More about "Bupivacaine"
Bupivacaine is a long-acting, amide-type local anesthetic commonly used for surgical anesthesia and pain relief.
It works by blocking sodium channels in nerve cells, preventing the propagation of pain signals.
This versatile medication is frequently administered as an epidural or regional block to provide analgesia during and after various medical procedures, including surgeries.
Researchers and clinicians can utilize PubCompare.ai's AI-driven protocol comparison tool to easily locate, compare, and optimize Bupivacaine-related research protocols from literature, pre-prints, and patents, improving reproducibility and accuracy.

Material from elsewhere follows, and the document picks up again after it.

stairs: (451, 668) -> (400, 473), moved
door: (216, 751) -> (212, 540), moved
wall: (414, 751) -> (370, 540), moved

This data-driven approach can help healthcare professionals make more informed decisions and enhance patient outcomes, while saving time compared to tedious manual searches.
Bupivacaine is also known by its brand names, such as Marcaine and Perma-Hand Silk.

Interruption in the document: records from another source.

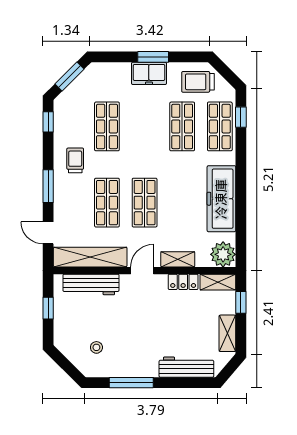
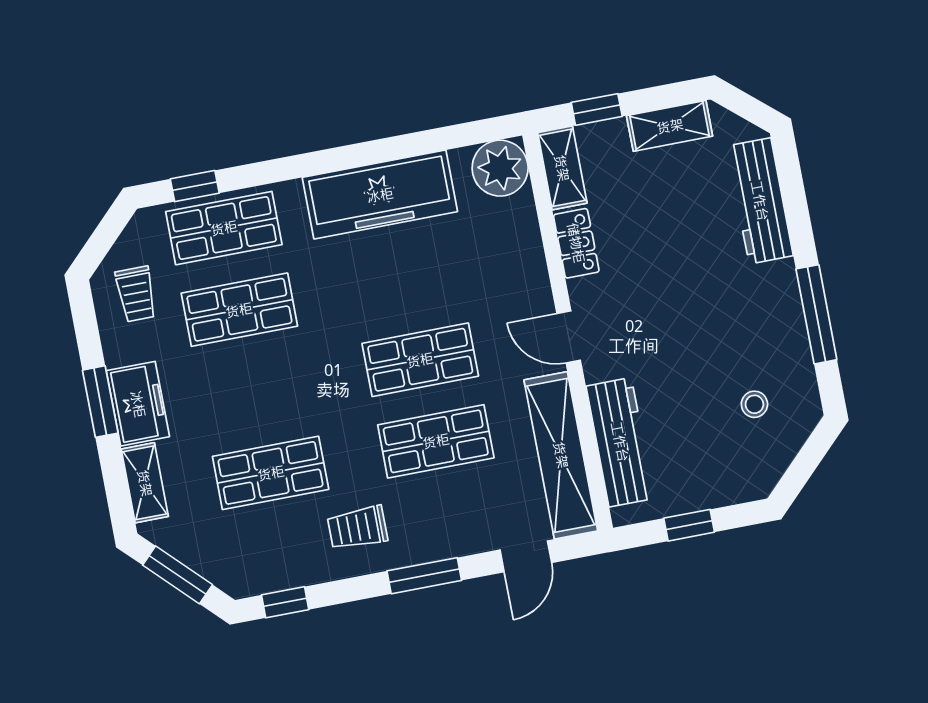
trolley: (198, 82) -> (136, 294), width x0.73, depth x0.72
shelving: (178, 259) -> (145, 483), moved

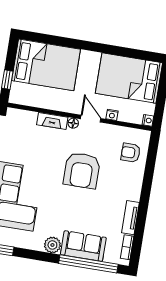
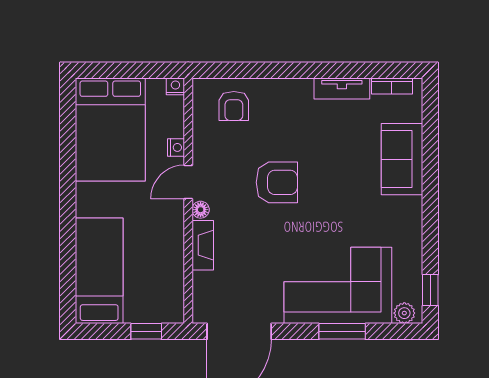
bed: (46, 65) -> (99, 271), width x0.67
armchair: (82, 170) -> (277, 182), width x0.73, depth x0.73
plant: (52, 245) -> (409, 211), removed
window: (88, 264) -> (430, 146), removed

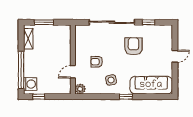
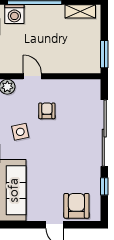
window: (44, 22) -> (104, 54), moved
armchair: (133, 46) -> (76, 206), moved, turned -90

It is often compared to other local anesthetics like Lidocaine, which has a shorter duration of action.
Flunixin meglumine, a non-steroidal anti-inflammatory drug (NSAID), is sometimes used in conjunction with Bupivacaine to provide additional pain relief.

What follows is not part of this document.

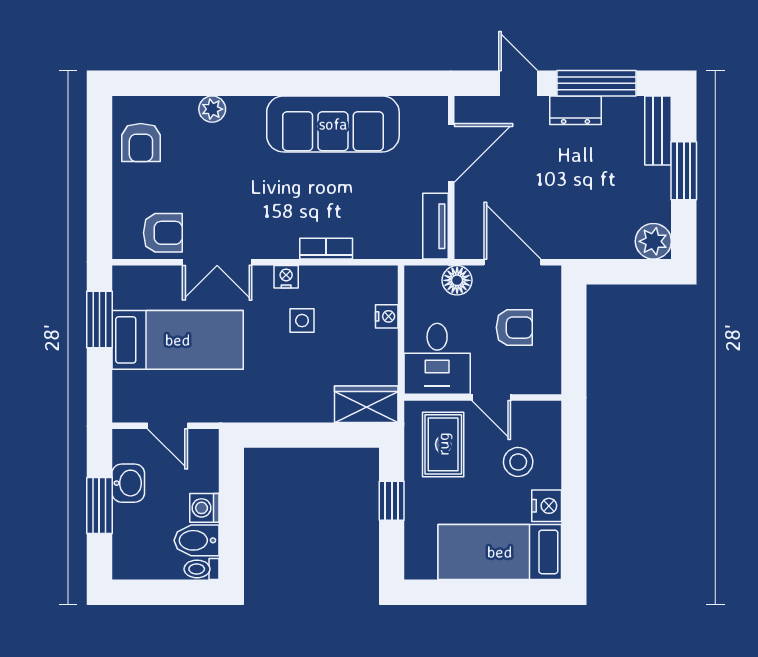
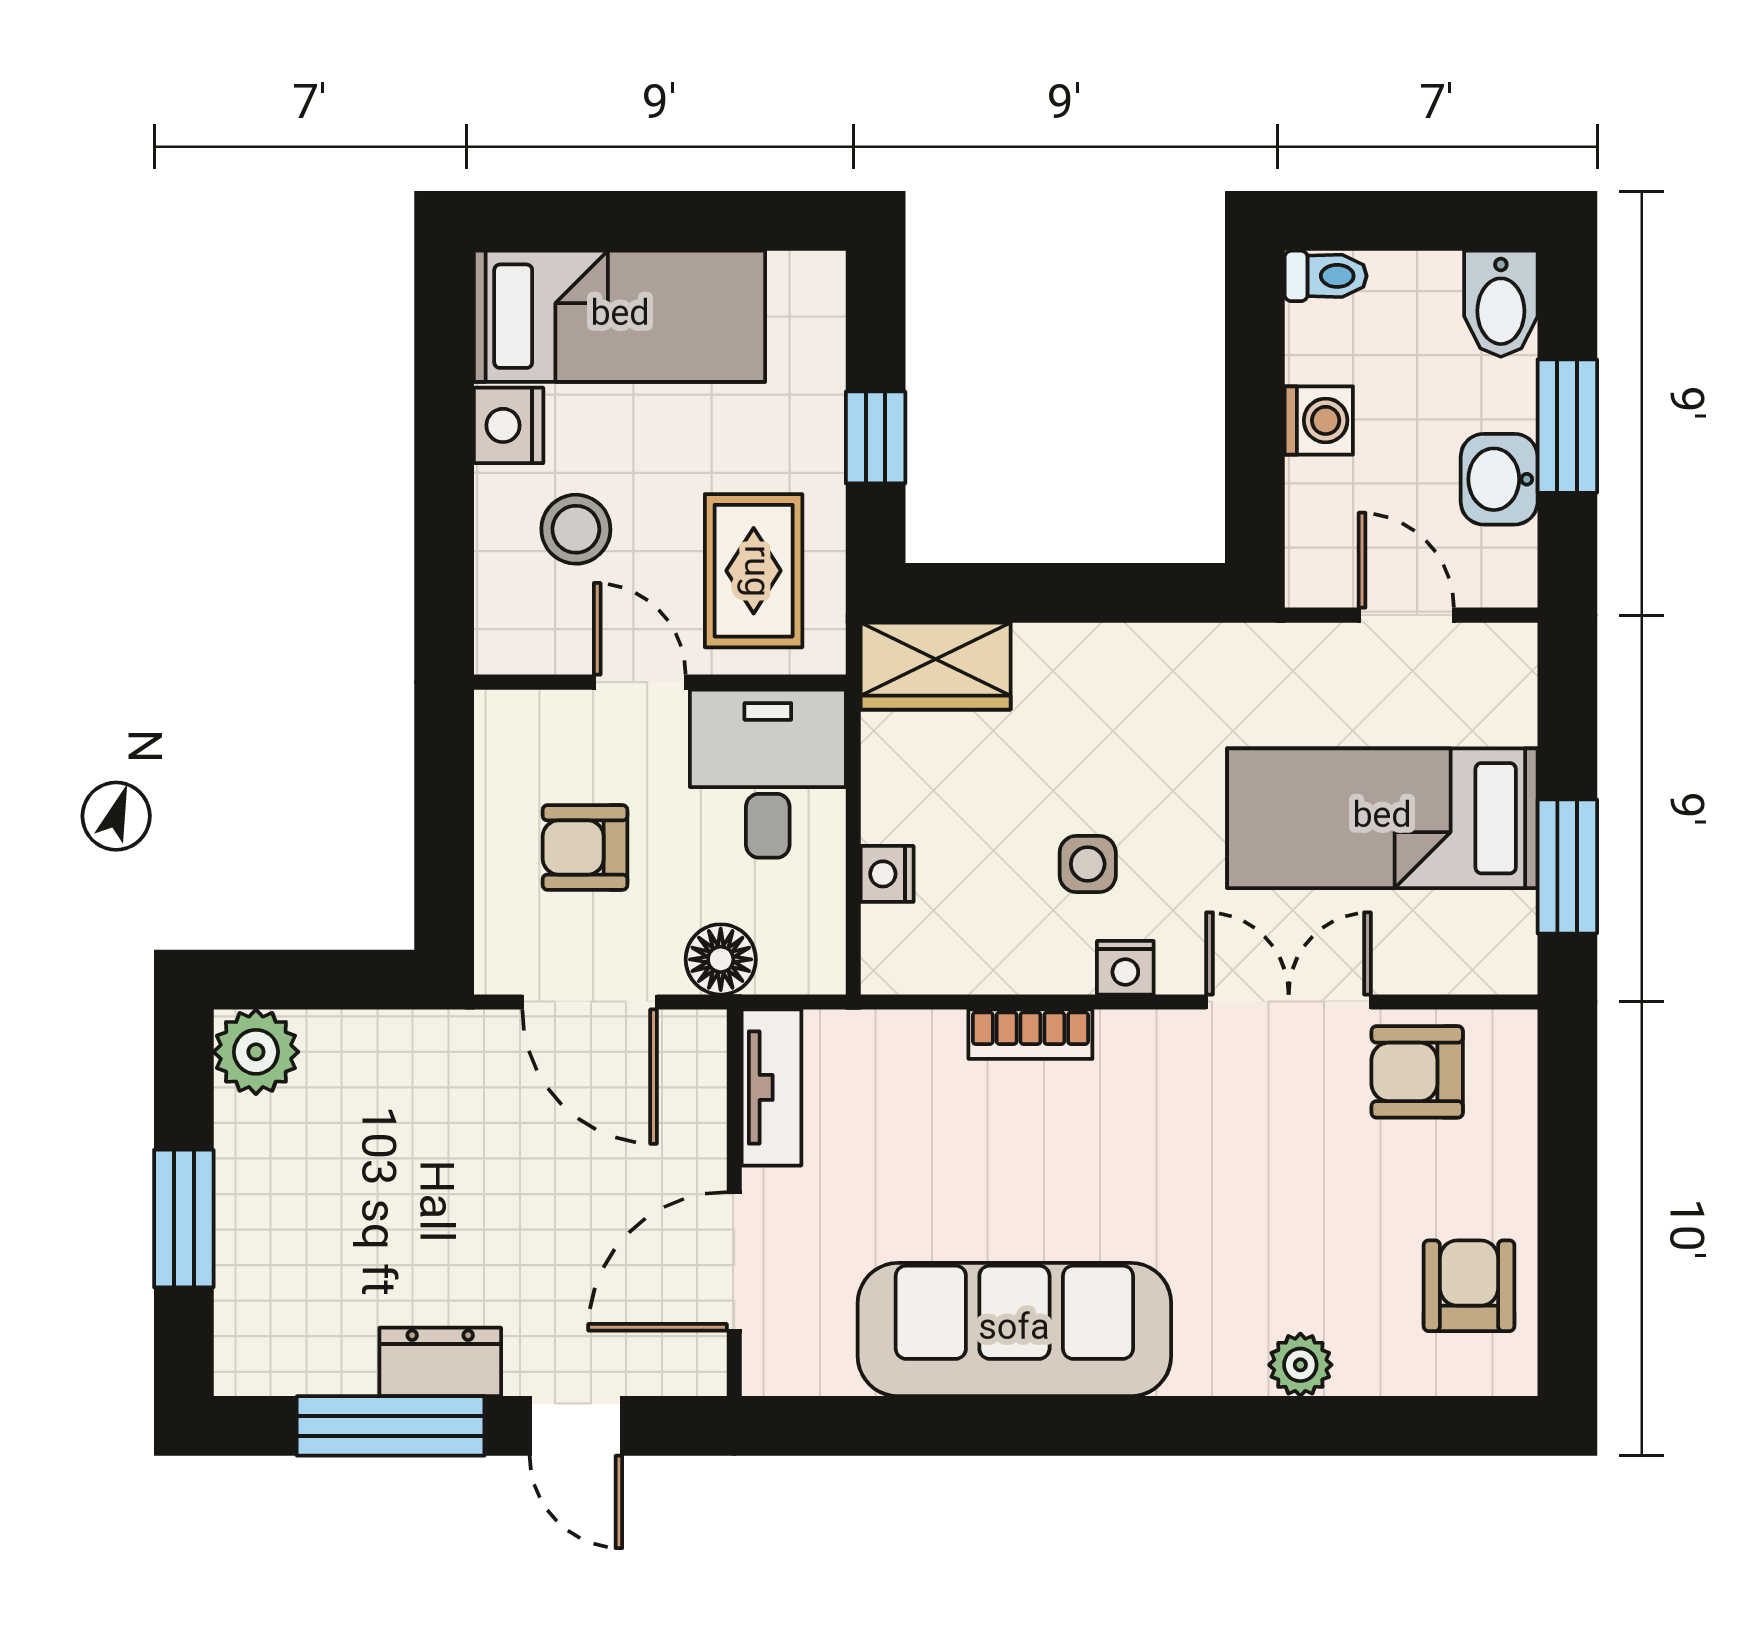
bench: (658, 130) -> (245, 1314), removed
bidet: (196, 540) -> (1501, 304), moved, turned 90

In addition to its use in surgical procedures, Bupivacaine may also be used in the context of stereotaxic frames, such as the TCAT-2LV, which are employed in various medical and research applications.
By leveraging the power of PubCompare.ai's AI-driven tools, researchers and clinicians can streamline their Bupivacaine-related research, leading to more efficient and effective patient care.
It works by blocking sodium channels in nerve cells, preventing the propagation of pain signals.
This versatile medication is frequently administered as an epidural or regional block to provide analgesia during and after various medical procedures, including surgeries.
Researchers and clinicians can utilize PubCompare.ai's AI-driven protocol comparison tool to easily locate, compare, and optimize Bupivacaine-related research protocols from literature, pre-prints, and patents, improving reproducibility and accuracy.
This data-driven approach can help healthcare professionals make more informed decisions and enhance patient outcomes, while saving time compared to tedious manual searches.
Bupivacaine is also known by its brand names, such as Marcaine and Perma-Hand Silk.
It is often compared to other local anesthetics like Lidocaine, which has a shorter duration of action.
Flunixin meglumine, a non-steroidal anti-inflammatory drug (NSAID), is sometimes used in conjunction with Bupivacaine to provide additional pain relief.
In addition to its use in surgical procedures, Bupivacaine may also be used in the context of stereotaxic frames, such as the TCAT-2LV, which are employed in various medical and research applications.
By leveraging the power of PubCompare.ai's AI-driven tools, researchers and clinicians can streamline their Bupivacaine-related research, leading to more efficient and effective patient care.